### WHAT TO DO
Copy the data exactly. Leave nothing out.

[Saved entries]
--- --- ---
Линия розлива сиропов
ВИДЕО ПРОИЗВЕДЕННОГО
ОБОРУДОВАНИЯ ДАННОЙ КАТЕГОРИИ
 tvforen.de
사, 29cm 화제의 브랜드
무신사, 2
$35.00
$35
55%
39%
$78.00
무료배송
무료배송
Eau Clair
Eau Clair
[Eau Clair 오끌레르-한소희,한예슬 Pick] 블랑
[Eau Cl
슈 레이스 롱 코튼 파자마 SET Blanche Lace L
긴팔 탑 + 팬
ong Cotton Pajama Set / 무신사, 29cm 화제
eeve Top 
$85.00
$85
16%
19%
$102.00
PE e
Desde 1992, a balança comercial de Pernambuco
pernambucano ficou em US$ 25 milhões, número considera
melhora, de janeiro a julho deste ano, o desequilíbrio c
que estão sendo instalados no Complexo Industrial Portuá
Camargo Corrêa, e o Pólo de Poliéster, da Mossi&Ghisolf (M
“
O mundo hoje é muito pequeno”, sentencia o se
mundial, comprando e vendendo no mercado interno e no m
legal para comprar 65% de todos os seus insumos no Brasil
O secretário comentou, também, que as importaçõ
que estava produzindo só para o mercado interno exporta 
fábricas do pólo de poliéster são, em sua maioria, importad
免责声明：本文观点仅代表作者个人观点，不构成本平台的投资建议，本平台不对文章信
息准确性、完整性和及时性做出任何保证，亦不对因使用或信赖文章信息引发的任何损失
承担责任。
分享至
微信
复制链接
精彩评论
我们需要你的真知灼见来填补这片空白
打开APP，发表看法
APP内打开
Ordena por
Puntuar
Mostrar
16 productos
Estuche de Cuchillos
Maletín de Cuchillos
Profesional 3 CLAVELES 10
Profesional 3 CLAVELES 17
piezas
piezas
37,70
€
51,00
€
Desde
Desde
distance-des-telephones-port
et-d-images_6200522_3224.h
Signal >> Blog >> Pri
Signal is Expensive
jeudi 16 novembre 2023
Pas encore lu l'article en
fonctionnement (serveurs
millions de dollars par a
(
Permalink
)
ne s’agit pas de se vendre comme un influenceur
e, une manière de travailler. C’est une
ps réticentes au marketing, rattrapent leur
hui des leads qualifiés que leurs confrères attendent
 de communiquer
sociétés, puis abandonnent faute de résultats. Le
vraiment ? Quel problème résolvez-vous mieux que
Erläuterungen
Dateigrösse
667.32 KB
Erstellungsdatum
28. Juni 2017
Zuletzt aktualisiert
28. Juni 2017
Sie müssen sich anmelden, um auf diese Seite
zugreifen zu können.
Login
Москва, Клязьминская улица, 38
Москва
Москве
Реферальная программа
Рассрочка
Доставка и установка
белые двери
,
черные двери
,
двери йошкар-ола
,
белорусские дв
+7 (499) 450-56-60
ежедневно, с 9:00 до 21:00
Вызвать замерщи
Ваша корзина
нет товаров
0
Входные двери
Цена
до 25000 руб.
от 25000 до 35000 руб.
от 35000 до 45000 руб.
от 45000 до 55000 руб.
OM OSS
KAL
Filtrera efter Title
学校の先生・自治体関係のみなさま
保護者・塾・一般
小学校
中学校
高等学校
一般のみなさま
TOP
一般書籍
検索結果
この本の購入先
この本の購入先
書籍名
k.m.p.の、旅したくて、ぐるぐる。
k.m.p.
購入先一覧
--- --- ---
### SOLUTION TO THE PROBLEM
Линия розлива сиропов
ВИДЕО ПРОИЗВЕДЕННОГО
ОБОРУДОВАНИЯ ДАННОЙ КАТЕГОРИИ
 tvforen.de
사, 29cm 화제의 브랜드
무신사, 2
$35.00
$35
55%
39%
$78.00
무료배송
무료배송
Eau Clair
Eau Clair
[Eau Clair 오끌레르-한소희,한예슬 Pick] 블랑
[Eau Cl
슈 레이스 롱 코튼 파자마 SET Blanche Lace L
긴팔 탑 + 팬
ong Cotton Pajama Set / 무신사, 29cm 화제
eeve Top 
$85.00
$85
16%
19%
$102.00
PE e
Desde 1992, a balança comercial de Pernambuco
pernambucano ficou em US$ 25 milhões, número considera
melhora, de janeiro a julho deste ano, o desequilíbrio c
que estão sendo instalados no Complexo Industrial Portuá
Camargo Corrêa, e o Pólo de Poliéster, da Mossi&Ghisolf (M
“
O mundo hoje é muito pequeno”, sentencia o se
mundial, comprando e vendendo no mercado interno e no m
legal para comprar 65% de todos os seus insumos no Brasil
O secretário comentou, também, que as importaçõ
que estava produzindo só para o mercado interno exporta 
fábricas do pólo de poliéster são, em sua maioria, importad
免责声明：本文观点仅代表作者个人观点，不构成本平台的投资建议，本平台不对文章信
息准确性、完整性和及时性做出任何保证，亦不对因使用或信赖文章信息引发的任何损失
承担责任。
分享至
微信
复制链接
精彩评论
我们需要你的真知灼见来填补这片空白
打开APP，发表看法
APP内打开
Ordena por
Puntuar
Mostrar
16 productos
Estuche de Cuchillos
Maletín de Cuchillos
Profesional 3 CLAVELES 10
Profesional 3 CLAVELES 17
piezas
piezas
37,70
€
51,00
€
Desde
Desde
distance-des-telephones-port
et-d-images_6200522_3224.h
Signal >> Blog >> Pri
Signal is Expensive
jeudi 16 novembre 2023
Pas encore lu l'article en
fonctionnement (serveurs
millions de dollars par a
(
Permalink
)
ne s’agit pas de se vendre comme un influenceur
e, une manière de travailler. C’est une
ps réticentes au marketing, rattrapent leur
hui des leads qualifiés que leurs confrères attendent
 de communiquer
sociétés, puis abandonnent faute de résultats. Le
vraiment ? Quel problème résolvez-vous mieux que
Erläuterungen
Dateigrösse
667.32 KB
Erstellungsdatum
28. Juni 2017
Zuletzt aktualisiert
28. Juni 2017
Sie müssen sich anmelden, um auf diese Seite
zugreifen zu können.
Login
Москва, Клязьминская улица, 38
Москва
Москве
Реферальная программа
Рассрочка
Доставка и установка
белые двери
,
черные двери
,
двери йошкар-ола
,
белорусские дв
+7 (499) 450-56-60
ежедневно, с 9:00 до 21:00
Вызвать замерщи
Ваша корзина
нет товаров
0
Входные двери
Цена
до 25000 руб.
от 25000 до 35000 руб.
от 35000 до 45000 руб.
от 45000 до 55000 руб.
OM OSS
KAL
Filtrera efter Title
学校の先生・自治体関係のみなさま
保護者・塾・一般
小学校
中学校
高等学校
一般のみなさま
TOP
一般書籍
検索結果
この本の購入先
この本の購入先
書籍名
k.m.p.の、旅したくて、ぐるぐる。
k.m.p.
購入先一覧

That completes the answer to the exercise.